== Segment start ==

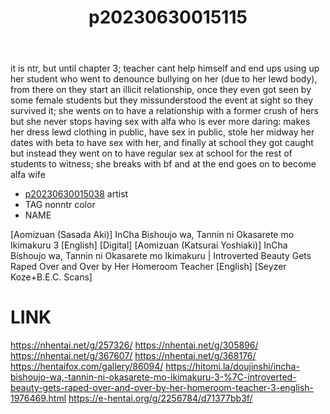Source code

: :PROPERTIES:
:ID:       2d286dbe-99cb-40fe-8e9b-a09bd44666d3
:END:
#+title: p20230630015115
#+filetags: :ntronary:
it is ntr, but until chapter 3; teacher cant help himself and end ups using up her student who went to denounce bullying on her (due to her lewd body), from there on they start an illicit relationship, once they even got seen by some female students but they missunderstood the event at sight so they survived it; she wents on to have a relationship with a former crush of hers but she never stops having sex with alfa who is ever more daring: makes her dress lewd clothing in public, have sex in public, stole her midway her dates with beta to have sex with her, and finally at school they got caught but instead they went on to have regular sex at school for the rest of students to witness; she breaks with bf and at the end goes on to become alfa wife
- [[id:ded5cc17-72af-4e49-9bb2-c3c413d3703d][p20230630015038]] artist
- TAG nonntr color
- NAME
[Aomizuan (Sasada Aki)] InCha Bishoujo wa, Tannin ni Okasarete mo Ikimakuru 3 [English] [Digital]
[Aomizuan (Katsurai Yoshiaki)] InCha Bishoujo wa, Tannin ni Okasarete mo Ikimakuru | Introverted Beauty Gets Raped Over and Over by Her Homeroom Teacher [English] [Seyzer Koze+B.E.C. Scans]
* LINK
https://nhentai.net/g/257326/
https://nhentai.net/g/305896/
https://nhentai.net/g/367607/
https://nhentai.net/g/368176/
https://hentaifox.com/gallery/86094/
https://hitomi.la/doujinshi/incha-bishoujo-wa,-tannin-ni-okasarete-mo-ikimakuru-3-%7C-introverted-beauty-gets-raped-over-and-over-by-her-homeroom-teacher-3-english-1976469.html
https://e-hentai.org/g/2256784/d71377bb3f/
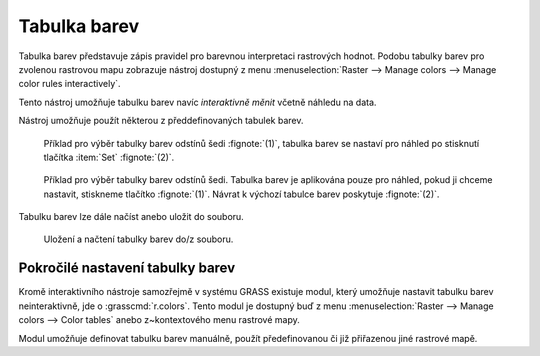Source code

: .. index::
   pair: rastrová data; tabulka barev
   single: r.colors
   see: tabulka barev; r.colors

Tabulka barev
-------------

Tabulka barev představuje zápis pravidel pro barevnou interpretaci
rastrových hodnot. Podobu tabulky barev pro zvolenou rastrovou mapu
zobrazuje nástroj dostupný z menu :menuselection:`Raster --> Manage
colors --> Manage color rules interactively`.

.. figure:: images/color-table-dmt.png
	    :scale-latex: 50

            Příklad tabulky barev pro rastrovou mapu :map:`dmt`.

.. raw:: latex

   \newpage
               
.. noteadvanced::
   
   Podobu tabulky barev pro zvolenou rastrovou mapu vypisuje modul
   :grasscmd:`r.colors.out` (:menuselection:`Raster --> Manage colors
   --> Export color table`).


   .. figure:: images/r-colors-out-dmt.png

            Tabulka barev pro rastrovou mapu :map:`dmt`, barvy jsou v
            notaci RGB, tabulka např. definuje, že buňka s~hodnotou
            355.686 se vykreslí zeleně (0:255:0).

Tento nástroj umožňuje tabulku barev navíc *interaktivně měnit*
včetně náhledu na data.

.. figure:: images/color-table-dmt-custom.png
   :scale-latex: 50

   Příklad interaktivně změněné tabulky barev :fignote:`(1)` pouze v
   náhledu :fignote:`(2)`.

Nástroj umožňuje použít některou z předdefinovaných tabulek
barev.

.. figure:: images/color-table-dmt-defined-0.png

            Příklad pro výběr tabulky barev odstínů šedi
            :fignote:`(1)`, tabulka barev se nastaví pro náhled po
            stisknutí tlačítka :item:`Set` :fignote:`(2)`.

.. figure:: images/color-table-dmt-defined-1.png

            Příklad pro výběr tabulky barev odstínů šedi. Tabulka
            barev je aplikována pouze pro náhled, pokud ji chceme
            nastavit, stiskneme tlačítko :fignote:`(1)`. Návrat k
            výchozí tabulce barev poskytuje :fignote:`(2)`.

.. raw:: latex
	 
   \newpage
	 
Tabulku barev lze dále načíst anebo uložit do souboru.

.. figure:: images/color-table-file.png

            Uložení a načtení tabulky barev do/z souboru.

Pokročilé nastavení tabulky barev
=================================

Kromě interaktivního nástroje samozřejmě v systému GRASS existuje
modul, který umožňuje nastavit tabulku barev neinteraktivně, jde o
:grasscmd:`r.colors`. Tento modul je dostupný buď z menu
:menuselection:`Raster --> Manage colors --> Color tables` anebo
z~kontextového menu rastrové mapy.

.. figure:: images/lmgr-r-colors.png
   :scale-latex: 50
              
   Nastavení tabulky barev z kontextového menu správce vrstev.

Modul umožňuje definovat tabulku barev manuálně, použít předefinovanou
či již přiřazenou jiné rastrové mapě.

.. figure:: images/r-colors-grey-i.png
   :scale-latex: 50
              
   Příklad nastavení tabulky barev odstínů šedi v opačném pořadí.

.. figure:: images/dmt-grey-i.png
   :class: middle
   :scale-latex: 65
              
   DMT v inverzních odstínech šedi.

== Segment end ==

- [BRIEF]: All of the material above goes into the copy exactly as is; the pictures do not.

- [RESULT OF THIS EXERCISE]:
Source code

: :PROPERTIES:
:ID:       2d286dbe-99cb-40fe-8e9b-a09bd44666d3
:END:
#+title: p20230630015115
#+filetags: :ntronary:
it is ntr, but until chapter 3; teacher cant help himself and end ups using up her student who went to denounce bullying on her (due to her lewd body), from there on they start an illicit relationship, once they even got seen by some female students but they missunderstood the event at sight so they survived it; she wents on to have a relationship with a former crush of hers but she never stops having sex with alfa who is ever more daring: makes her dress lewd clothing in public, have sex in public, stole her midway her dates with beta to have sex with her, and finally at school they got caught but instead they went on to have regular sex at school for the rest of students to witness; she breaks with bf and at the end goes on to become alfa wife
- [[id:ded5cc17-72af-4e49-9bb2-c3c413d3703d][p20230630015038]] artist
- TAG nonntr color
- NAME
[Aomizuan (Sasada Aki)] InCha Bishoujo wa, Tannin ni Okasarete mo Ikimakuru 3 [English] [Digital]
[Aomizuan (Katsurai Yoshiaki)] InCha Bishoujo wa, Tannin ni Okasarete mo Ikimakuru | Introverted Beauty Gets Raped Over and Over by Her Homeroom Teacher [English] [Seyzer Koze+B.E.C. Scans]
* LINK
https://nhentai.net/g/257326/
https://nhentai.net/g/305896/
https://nhentai.net/g/367607/
https://nhentai.net/g/368176/
https://hentaifox.com/gallery/86094/
https://hitomi.la/doujinshi/incha-bishoujo-wa,-tannin-ni-okasarete-mo-ikimakuru-3-%7C-introverted-beauty-gets-raped-over-and-over-by-her-homeroom-teacher-3-english-1976469.html
https://e-hentai.org/g/2256784/d71377bb3f/
Source code

: .. index::
   pair: rastrová data; tabulka barev
   single: r.colors
   see: tabulka barev; r.colors

Tabulka barev
-------------

Tabulka barev představuje zápis pravidel pro barevnou interpretaci
rastrových hodnot. Podobu tabulky barev pro zvolenou rastrovou mapu
zobrazuje nástroj dostupný z menu :menuselection:`Raster --> Manage
colors --> Manage color rules interactively`.

.. figure:: images/color-table-dmt.png
	    :scale-latex: 50

            Příklad tabulky barev pro rastrovou mapu :map:`dmt`.

.. raw:: latex

   \newpage
               
.. noteadvanced::
   
   Podobu tabulky barev pro zvolenou rastrovou mapu vypisuje modul
   :grasscmd:`r.colors.out` (:menuselection:`Raster --> Manage colors
   --> Export color table`).


   .. figure:: images/r-colors-out-dmt.png

            Tabulka barev pro rastrovou mapu :map:`dmt`, barvy jsou v
            notaci RGB, tabulka např. definuje, že buňka s~hodnotou
            355.686 se vykreslí zeleně (0:255:0).

Tento nástroj umožňuje tabulku barev navíc *interaktivně měnit*
včetně náhledu na data.

.. figure:: images/color-table-dmt-custom.png
   :scale-latex: 50

   Příklad interaktivně změněné tabulky barev :fignote:`(1)` pouze v
   náhledu :fignote:`(2)`.

Nástroj umožňuje použít některou z předdefinovaných tabulek
barev.

.. figure:: images/color-table-dmt-defined-0.png

            Příklad pro výběr tabulky barev odstínů šedi
            :fignote:`(1)`, tabulka barev se nastaví pro náhled po
            stisknutí tlačítka :item:`Set` :fignote:`(2)`.

.. figure:: images/color-table-dmt-defined-1.png

            Příklad pro výběr tabulky barev odstínů šedi. Tabulka
            barev je aplikována pouze pro náhled, pokud ji chceme
            nastavit, stiskneme tlačítko :fignote:`(1)`. Návrat k
            výchozí tabulce barev poskytuje :fignote:`(2)`.

.. raw:: latex
	 
   \newpage
	 
Tabulku barev lze dále načíst anebo uložit do souboru.

.. figure:: images/color-table-file.png

            Uložení a načtení tabulky barev do/z souboru.

Pokročilé nastavení tabulky barev
=================================

Kromě interaktivního nástroje samozřejmě v systému GRASS existuje
modul, který umožňuje nastavit tabulku barev neinteraktivně, jde o
:grasscmd:`r.colors`. Tento modul je dostupný buď z menu
:menuselection:`Raster --> Manage colors --> Color tables` anebo
z~kontextového menu rastrové mapy.

.. figure:: images/lmgr-r-colors.png
   :scale-latex: 50
              
   Nastavení tabulky barev z kontextového menu správce vrstev.

Modul umožňuje definovat tabulku barev manuálně, použít předefinovanou
či již přiřazenou jiné rastrové mapě.

.. figure:: images/r-colors-grey-i.png
   :scale-latex: 50
              
   Příklad nastavení tabulky barev odstínů šedi v opačném pořadí.

.. figure:: images/dmt-grey-i.png
   :class: middle
   :scale-latex: 65
              
   DMT v inverzních odstínech šedi.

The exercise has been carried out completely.